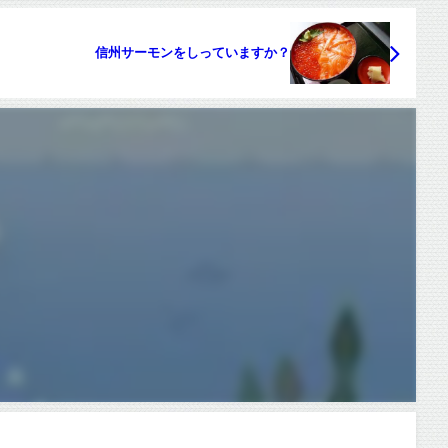
信州サーモンをしっていますか？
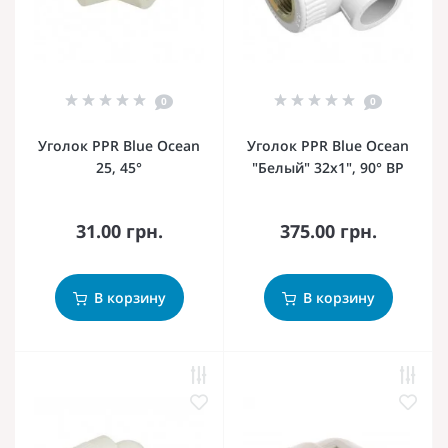
0
0
Уголок PPR Blue Ocean
Уголок PPR Blue Ocean
25, 45°
"Белый" 32х1", 90° ВР
31.00 грн.
375.00 грн.
В корзину
В корзину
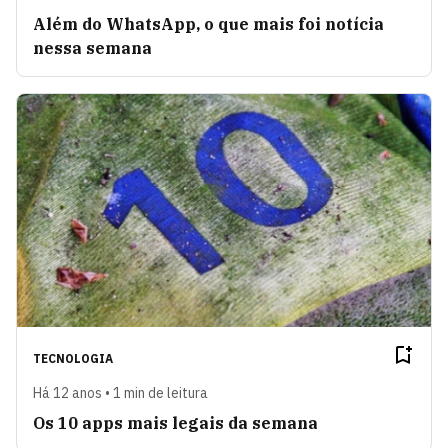
Além do WhatsApp, o que mais foi notícia
nessa semana
TECNOLOGIA
Há 12 anos • 1 min de leitura
Os 10 apps mais legais da semana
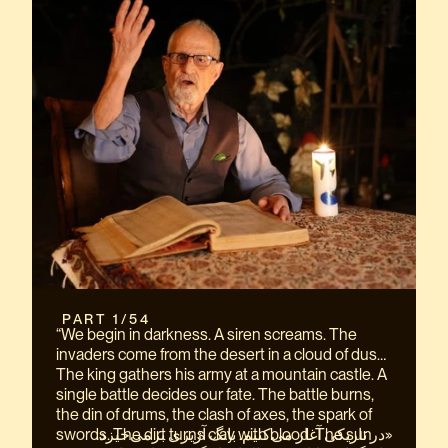
 PART 1/54
“We begin in darkness. A siren screams. The
invaders come from the desert in a cloud of dust.
The king gathers his army at a mountain castle. A
single battle decides our fate. The battle burns,
the din of drums, the clash of axes, the spark of
swords. The dirt turns clay with blood. The sun
«در تاریکی آغاز می‌کنیم. بانگ آژیری برمی‌خیزد.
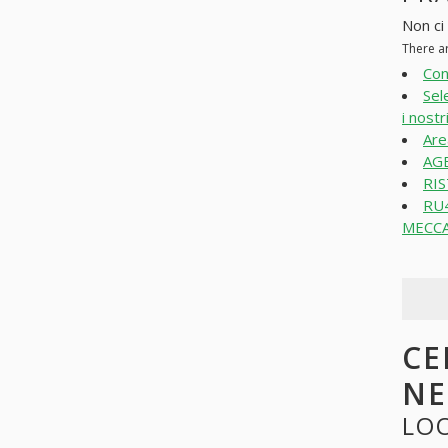
Non ci 
There a
Con
Sel
i nostri
Are
AGE
RIS
RU
MECCA
CE
N
LOO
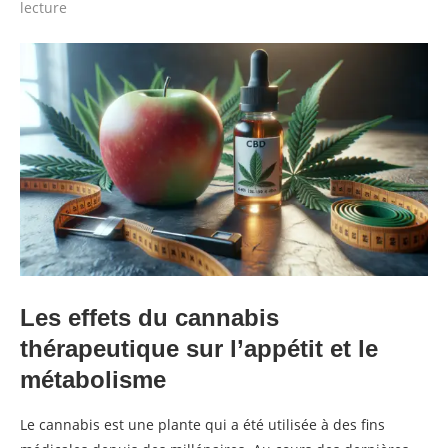
lecture
Les effets du cannabis
thérapeutique sur l’appétit et le
métabolisme
Le cannabis est une plante qui a été utilisée à des fins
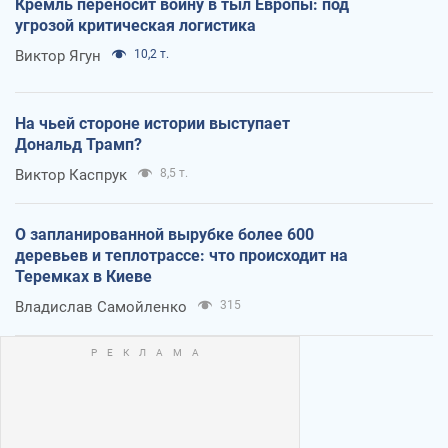
Кремль переносит войну в тыл Европы: под
угрозой критическая логистика
Виктор Ягун
10,2 т.
На чьей стороне истории выступает
Дональд Трамп?
Виктор Каспрук
8,5 т.
О запланированной вырубке более 600
деревьев и теплотрассе: что происходит на
Теремках в Киеве
Владислав Самойленко
315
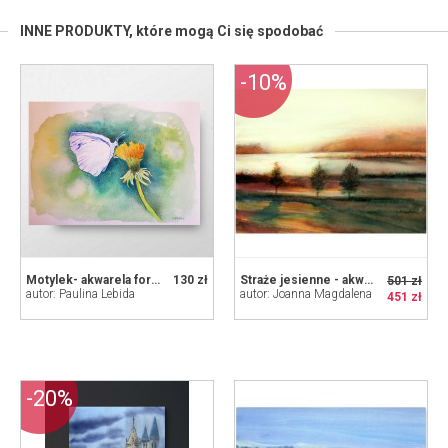
INNE PRODUKTY,
które mogą Ci się spodobać
-10%
Motylek- akwarela formatu A4
130 zł
Straże jesienne - akwarela w oprawie
501 zł
autor: Paulina Lebida
autor: Joanna Magdalena
451 zł
-20%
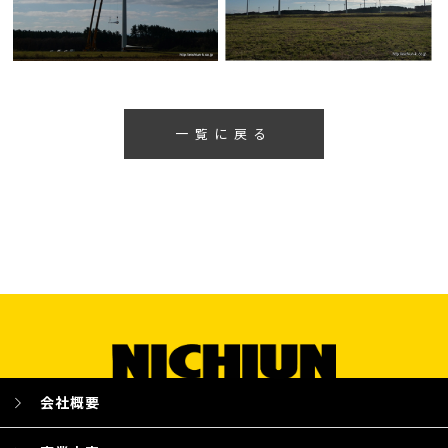
一覧に戻る
会社概要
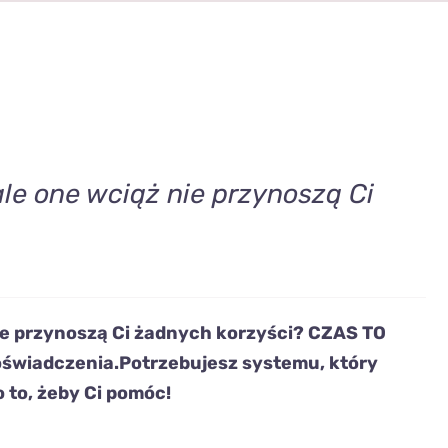
le one wciąż nie przynoszą Ci
ie przynoszą Ci żadnych korzyści?
CZAS TO
doświadczenia.
Potrzebujesz systemu
,
który
o to, żeby Ci pomóc!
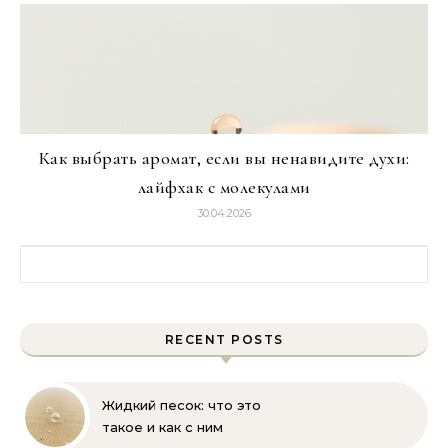
Как выбрать аромат, если вы ненавидите духи:
лайфхак с молекулами
30.04.2026
Найти:
RECENT POSTS
Жидкий песок: что это
такое и как с ним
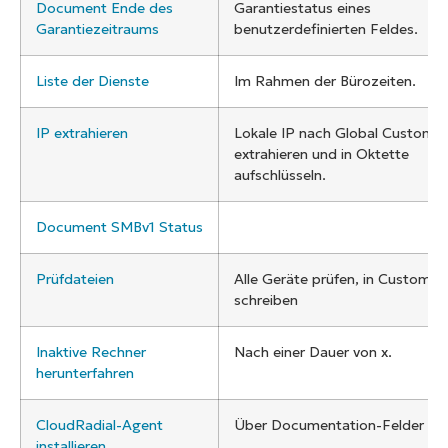
Document Ende des
Garantiestatus eines
Garantiezeitraums
benutzerdefinierten Feldes.
Liste der Dienste
Im Rahmen der Bürozeiten.
IP extrahieren
Lokale IP nach Global Custom F
extrahieren und in Oktette
aufschlüsseln.
Document SMBv1 Status
Prüfdateien
Alle Geräte prüfen, in Custom Fi
schreiben
Inaktive Rechner
Nach einer Dauer von x.
herunterfahren
CloudRadial-Agent
Über Documentation-Felder
installieren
★ ★ ★
*GOAL OF THE EXERCISE*:
Retype all of the material above word for word, line by line, leaving out the pictures.

*RESULT OF THE EXERCISE*:
信州サーモンをしっていますか？
0
0
Уголок PPR Blue Ocean
Уголок PPR Blue Ocean
25, 45°
"Белый" 32х1", 90° ВР
31.00 грн.
375.00 грн.
В корзину
В корзину
Além do WhatsApp, o que mais foi notícia
nessa semana
TECNOLOGIA
Há 12 anos • 1 min de leitura
Os 10 apps mais legais da semana
 PART 1/54
“We begin in darkness. A siren screams. The
invaders come from the desert in a cloud of dust.
The king gathers his army at a mountain castle. A
single battle decides our fate. The battle burns,
the din of drums, the clash of axes, the spark of
swords. The dirt turns clay with blood. The sun
«در تاریکی آغاز می‌کنیم. بانگ آژیری برمی‌خیزد.
Non ci 
There a
Con
Sel
i nostri
Are
AGE
RIS
RU
MECCA
CE
N
LOO
lecture
Les effets du cannabis
thérapeutique sur l’appétit et le
métabolisme
Le cannabis est une plante qui a été utilisée à des fins
Кремль переносит войну в тыл Европы: под
угрозой критическая логистика
Виктор Ягун
10,2 т.
На чьей стороне истории выступает
Дональд Трамп?
Виктор Каспрук
8,5 т.
О запланированной вырубке более 600
деревьев и теплотрассе: что происходит на
Теремках в Киеве
Владислав Самойленко
315
INNE PRODUKTY,
które mogą Ci się spodobać
-10%
Motylek- akwarela formatu A4
130 zł
Straże jesienne - akwarela w oprawie
501 zł
autor: Paulina Lebida
autor: Joanna Magdalena
451 zł
-20%
一覧に戻る
会社概要
le one wciąż nie przynoszą Ci
ie przynoszą Ci żadnych korzyści?
CZAS TO
doświadczenia.
Potrzebujesz systemu
,
który
o to, żeby Ci pomóc!
Как выбрать аромат, если вы ненавидите духи:
лайфхак с молекулами
30.04.2026
Найти:
RECENT POSTS
Жидкий песок: что это
такое и как с ним
Document Ende des
Garantiestatus eines
Garantiezeitraums
benutzerdefinierten Feldes.
Liste der Dienste
Im Rahmen der Bürozeiten.
IP extrahieren
Lokale IP nach Global Custom F
extrahieren und in Oktette
aufschlüsseln.
Document SMBv1 Status
Prüfdateien
Alle Geräte prüfen, in Custom Fi
schreiben
Inaktive Rechner
Nach einer Dauer von x.
herunterfahren
CloudRadial-Agent
Über Documentation-Felder
installieren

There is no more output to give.